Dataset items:
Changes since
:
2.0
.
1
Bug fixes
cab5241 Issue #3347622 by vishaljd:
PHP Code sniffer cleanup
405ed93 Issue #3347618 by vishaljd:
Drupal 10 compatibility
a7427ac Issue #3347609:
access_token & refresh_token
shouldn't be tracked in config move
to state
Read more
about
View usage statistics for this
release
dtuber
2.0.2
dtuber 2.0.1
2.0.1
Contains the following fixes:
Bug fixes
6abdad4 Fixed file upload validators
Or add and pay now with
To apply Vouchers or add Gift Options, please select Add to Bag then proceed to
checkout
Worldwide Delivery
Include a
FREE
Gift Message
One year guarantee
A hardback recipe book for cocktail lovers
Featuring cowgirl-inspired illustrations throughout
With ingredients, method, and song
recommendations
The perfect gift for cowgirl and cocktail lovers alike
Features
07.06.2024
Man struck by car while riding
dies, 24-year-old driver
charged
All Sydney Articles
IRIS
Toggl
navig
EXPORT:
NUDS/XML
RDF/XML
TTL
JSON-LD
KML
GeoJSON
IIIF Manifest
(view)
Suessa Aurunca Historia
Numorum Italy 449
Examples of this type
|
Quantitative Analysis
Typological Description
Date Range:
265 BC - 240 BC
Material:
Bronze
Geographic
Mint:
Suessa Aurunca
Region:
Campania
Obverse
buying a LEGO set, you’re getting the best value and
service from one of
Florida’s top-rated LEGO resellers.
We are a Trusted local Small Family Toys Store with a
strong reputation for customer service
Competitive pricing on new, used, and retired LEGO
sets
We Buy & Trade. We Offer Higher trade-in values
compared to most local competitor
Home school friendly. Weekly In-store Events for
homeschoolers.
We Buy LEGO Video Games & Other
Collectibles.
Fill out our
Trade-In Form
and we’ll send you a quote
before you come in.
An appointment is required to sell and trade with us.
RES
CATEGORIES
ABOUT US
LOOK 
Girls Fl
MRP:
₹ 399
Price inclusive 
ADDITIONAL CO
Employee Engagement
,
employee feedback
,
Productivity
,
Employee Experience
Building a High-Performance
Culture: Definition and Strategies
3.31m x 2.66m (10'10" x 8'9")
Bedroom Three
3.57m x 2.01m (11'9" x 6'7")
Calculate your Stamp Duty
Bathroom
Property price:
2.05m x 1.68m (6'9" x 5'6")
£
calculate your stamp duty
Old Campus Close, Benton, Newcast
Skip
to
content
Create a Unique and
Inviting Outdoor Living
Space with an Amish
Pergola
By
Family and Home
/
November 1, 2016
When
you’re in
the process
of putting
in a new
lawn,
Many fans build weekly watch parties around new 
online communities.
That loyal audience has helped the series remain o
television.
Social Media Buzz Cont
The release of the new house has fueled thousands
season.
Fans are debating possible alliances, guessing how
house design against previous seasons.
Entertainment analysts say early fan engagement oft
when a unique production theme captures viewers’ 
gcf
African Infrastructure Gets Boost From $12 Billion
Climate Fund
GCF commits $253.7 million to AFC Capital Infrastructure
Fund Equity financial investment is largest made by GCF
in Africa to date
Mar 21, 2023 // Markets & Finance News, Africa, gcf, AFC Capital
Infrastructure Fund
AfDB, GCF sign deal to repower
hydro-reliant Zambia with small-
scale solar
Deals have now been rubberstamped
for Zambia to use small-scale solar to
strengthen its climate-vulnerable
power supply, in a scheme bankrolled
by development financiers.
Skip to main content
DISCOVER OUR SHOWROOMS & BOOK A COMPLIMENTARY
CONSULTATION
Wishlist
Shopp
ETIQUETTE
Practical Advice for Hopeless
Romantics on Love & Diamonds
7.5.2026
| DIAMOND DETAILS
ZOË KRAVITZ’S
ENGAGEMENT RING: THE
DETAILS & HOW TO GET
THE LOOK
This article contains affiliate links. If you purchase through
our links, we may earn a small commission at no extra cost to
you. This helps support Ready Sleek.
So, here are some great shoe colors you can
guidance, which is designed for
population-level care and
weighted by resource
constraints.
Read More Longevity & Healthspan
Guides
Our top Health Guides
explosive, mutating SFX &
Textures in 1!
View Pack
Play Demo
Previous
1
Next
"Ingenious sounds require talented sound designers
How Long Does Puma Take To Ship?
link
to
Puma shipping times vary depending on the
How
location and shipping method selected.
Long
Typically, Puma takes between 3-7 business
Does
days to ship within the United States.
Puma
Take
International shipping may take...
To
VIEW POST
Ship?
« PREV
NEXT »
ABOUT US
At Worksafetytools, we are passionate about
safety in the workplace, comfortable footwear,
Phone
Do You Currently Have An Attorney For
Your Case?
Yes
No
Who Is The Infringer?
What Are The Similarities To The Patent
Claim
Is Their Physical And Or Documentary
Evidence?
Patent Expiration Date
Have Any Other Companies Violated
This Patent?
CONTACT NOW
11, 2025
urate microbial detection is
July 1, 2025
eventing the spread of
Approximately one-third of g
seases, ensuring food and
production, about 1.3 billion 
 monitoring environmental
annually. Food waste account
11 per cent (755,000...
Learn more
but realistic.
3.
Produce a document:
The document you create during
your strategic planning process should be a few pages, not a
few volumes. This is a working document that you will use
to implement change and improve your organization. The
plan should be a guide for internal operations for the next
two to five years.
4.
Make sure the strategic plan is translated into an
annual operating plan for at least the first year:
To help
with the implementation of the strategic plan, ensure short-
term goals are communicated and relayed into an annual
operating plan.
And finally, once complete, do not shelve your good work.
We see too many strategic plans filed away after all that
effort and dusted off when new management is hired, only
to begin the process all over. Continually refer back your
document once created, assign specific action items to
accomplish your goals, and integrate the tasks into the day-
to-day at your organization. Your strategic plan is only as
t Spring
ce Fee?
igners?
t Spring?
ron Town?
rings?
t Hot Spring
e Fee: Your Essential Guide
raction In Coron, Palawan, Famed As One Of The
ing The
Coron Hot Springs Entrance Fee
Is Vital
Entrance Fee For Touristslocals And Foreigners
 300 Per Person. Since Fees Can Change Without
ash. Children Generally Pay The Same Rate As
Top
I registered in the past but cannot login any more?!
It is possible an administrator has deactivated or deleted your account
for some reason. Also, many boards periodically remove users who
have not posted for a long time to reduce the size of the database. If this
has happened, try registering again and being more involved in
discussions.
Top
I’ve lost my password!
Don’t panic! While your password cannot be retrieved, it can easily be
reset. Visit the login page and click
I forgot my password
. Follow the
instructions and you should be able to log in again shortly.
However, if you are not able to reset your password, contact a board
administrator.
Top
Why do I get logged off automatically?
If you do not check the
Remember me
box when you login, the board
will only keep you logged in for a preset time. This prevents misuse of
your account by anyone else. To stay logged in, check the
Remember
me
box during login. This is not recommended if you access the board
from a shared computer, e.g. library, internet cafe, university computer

• _PROBLEM REQUIREMENTS_:
Rewrite all of the material above, putting "International Shipping" wherever "Worldwide Delivery" appears and leaving every other word unchanged.

• _SOLUTION TO THIS TASK_:
Changes since
:
2.0
.
1
Bug fixes
cab5241 Issue #3347622 by vishaljd:
PHP Code sniffer cleanup
405ed93 Issue #3347618 by vishaljd:
Drupal 10 compatibility
a7427ac Issue #3347609:
access_token & refresh_token
shouldn't be tracked in config move
to state
Read more
about
View usage statistics for this
release
dtuber
2.0.2
dtuber 2.0.1
2.0.1
Contains the following fixes:
Bug fixes
6abdad4 Fixed file upload validators
Or add and pay now with
To apply Vouchers or add Gift Options, please select Add to Bag then proceed to
checkout
International Shipping
Include a
FREE
Gift Message
One year guarantee
A hardback recipe book for cocktail lovers
Featuring cowgirl-inspired illustrations throughout
With ingredients, method, and song
recommendations
The perfect gift for cowgirl and cocktail lovers alike
Features
07.06.2024
Man struck by car while riding
dies, 24-year-old driver
charged
All Sydney Articles
IRIS
Toggl
navig
EXPORT:
NUDS/XML
RDF/XML
TTL
JSON-LD
KML
GeoJSON
IIIF Manifest
(view)
Suessa Aurunca Historia
Numorum Italy 449
Examples of this type
|
Quantitative Analysis
Typological Description
Date Range:
265 BC - 240 BC
Material:
Bronze
Geographic
Mint:
Suessa Aurunca
Region:
Campania
Obverse
buying a LEGO set, you’re getting the best value and
service from one of
Florida’s top-rated LEGO resellers.
We are a Trusted local Small Family Toys Store with a
strong reputation for customer service
Competitive pricing on new, used, and retired LEGO
sets
We Buy & Trade. We Offer Higher trade-in values
compared to most local competitor
Home school friendly. Weekly In-store Events for
homeschoolers.
We Buy LEGO Video Games & Other
Collectibles.
Fill out our
Trade-In Form
and we’ll send you a quote
before you come in.
An appointment is required to sell and trade with us.
RES
CATEGORIES
ABOUT US
LOOK 
Girls Fl
MRP:
₹ 399
Price inclusive 
ADDITIONAL CO
Employee Engagement
,
employee feedback
,
Productivity
,
Employee Experience
Building a High-Performance
Culture: Definition and Strategies
3.31m x 2.66m (10'10" x 8'9")
Bedroom Three
3.57m x 2.01m (11'9" x 6'7")
Calculate your Stamp Duty
Bathroom
Property price:
2.05m x 1.68m (6'9" x 5'6")
£
calculate your stamp duty
Old Campus Close, Benton, Newcast
Skip
to
content
Create a Unique and
Inviting Outdoor Living
Space with an Amish
Pergola
By
Family and Home
/
November 1, 2016
When
you’re in
the process
of putting
in a new
lawn,
Many fans build weekly watch parties around new 
online communities.
That loyal audience has helped the series remain o
television.
Social Media Buzz Cont
The release of the new house has fueled thousands
season.
Fans are debating possible alliances, guessing how
house design against previous seasons.
Entertainment analysts say early fan engagement oft
when a unique production theme captures viewers’ 
gcf
African Infrastructure Gets Boost From $12 Billion
Climate Fund
GCF commits $253.7 million to AFC Capital Infrastructure
Fund Equity financial investment is largest made by GCF
in Africa to date
Mar 21, 2023 // Markets & Finance News, Africa, gcf, AFC Capital
Infrastructure Fund
AfDB, GCF sign deal to repower
hydro-reliant Zambia with small-
scale solar
Deals have now been rubberstamped
for Zambia to use small-scale solar to
strengthen its climate-vulnerable
power supply, in a scheme bankrolled
by development financiers.
Skip to main content
DISCOVER OUR SHOWROOMS & BOOK A COMPLIMENTARY
CONSULTATION
Wishlist
Shopp
ETIQUETTE
Practical Advice for Hopeless
Romantics on Love & Diamonds
7.5.2026
| DIAMOND DETAILS
ZOË KRAVITZ’S
ENGAGEMENT RING: THE
DETAILS & HOW TO GET
THE LOOK
This article contains affiliate links. If you purchase through
our links, we may earn a small commission at no extra cost to
you. This helps support Ready Sleek.
So, here are some great shoe colors you can
guidance, which is designed for
population-level care and
weighted by resource
constraints.
Read More Longevity & Healthspan
Guides
Our top Health Guides
explosive, mutating SFX &
Textures in 1!
View Pack
Play Demo
Previous
1
Next
"Ingenious sounds require talented sound designers
How Long Does Puma Take To Ship?
link
to
Puma shipping times vary depending on the
How
location and shipping method selected.
Long
Typically, Puma takes between 3-7 business
Does
days to ship within the United States.
Puma
Take
International shipping may take...
To
VIEW POST
Ship?
« PREV
NEXT »
ABOUT US
At Worksafetytools, we are passionate about
safety in the workplace, comfortable footwear,
Phone
Do You Currently Have An Attorney For
Your Case?
Yes
No
Who Is The Infringer?
What Are The Similarities To The Patent
Claim
Is Their Physical And Or Documentary
Evidence?
Patent Expiration Date
Have Any Other Companies Violated
This Patent?
CONTACT NOW
11, 2025
urate microbial detection is
July 1, 2025
eventing the spread of
Approximately one-third of g
seases, ensuring food and
production, about 1.3 billion 
 monitoring environmental
annually. Food waste account
11 per cent (755,000...
Learn more
but realistic.
3.
Produce a document:
The document you create during
your strategic planning process should be a few pages, not a
few volumes. This is a working document that you will use
to implement change and improve your organization. The
plan should be a guide for internal operations for the next
two to five years.
4.
Make sure the strategic plan is translated into an
annual operating plan for at least the first year:
To help
with the implementation of the strategic plan, ensure short-
term goals are communicated and relayed into an annual
operating plan.
And finally, once complete, do not shelve your good work.
We see too many strategic plans filed away after all that
effort and dusted off when new management is hired, only
to begin the process all over. Continually refer back your
document once created, assign specific action items to
accomplish your goals, and integrate the tasks into the day-
to-day at your organization. Your strategic plan is only as
t Spring
ce Fee?
igners?
t Spring?
ron Town?
rings?
t Hot Spring
e Fee: Your Essential Guide
raction In Coron, Palawan, Famed As One Of The
ing The
Coron Hot Springs Entrance Fee
Is Vital
Entrance Fee For Touristslocals And Foreigners
 300 Per Person. Since Fees Can Change Without
ash. Children Generally Pay The Same Rate As
Top
I registered in the past but cannot login any more?!
It is possible an administrator has deactivated or deleted your account
for some reason. Also, many boards periodically remove users who
have not posted for a long time to reduce the size of the database. If this
has happened, try registering again and being more involved in
discussions.
Top
I’ve lost my password!
Don’t panic! While your password cannot be retrieved, it can easily be
reset. Visit the login page and click
I forgot my password
. Follow the
instructions and you should be able to log in again shortly.
However, if you are not able to reset your password, contact a board
administrator.
Top
Why do I get logged off automatically?
If you do not check the
Remember me
box when you login, the board
will only keep you logged in for a preset time. This prevents misuse of
your account by anyone else. To stay logged in, check the
Remember
me
box during login. This is not recommended if you access the board
from a shared computer, e.g. library, internet cafe, university computer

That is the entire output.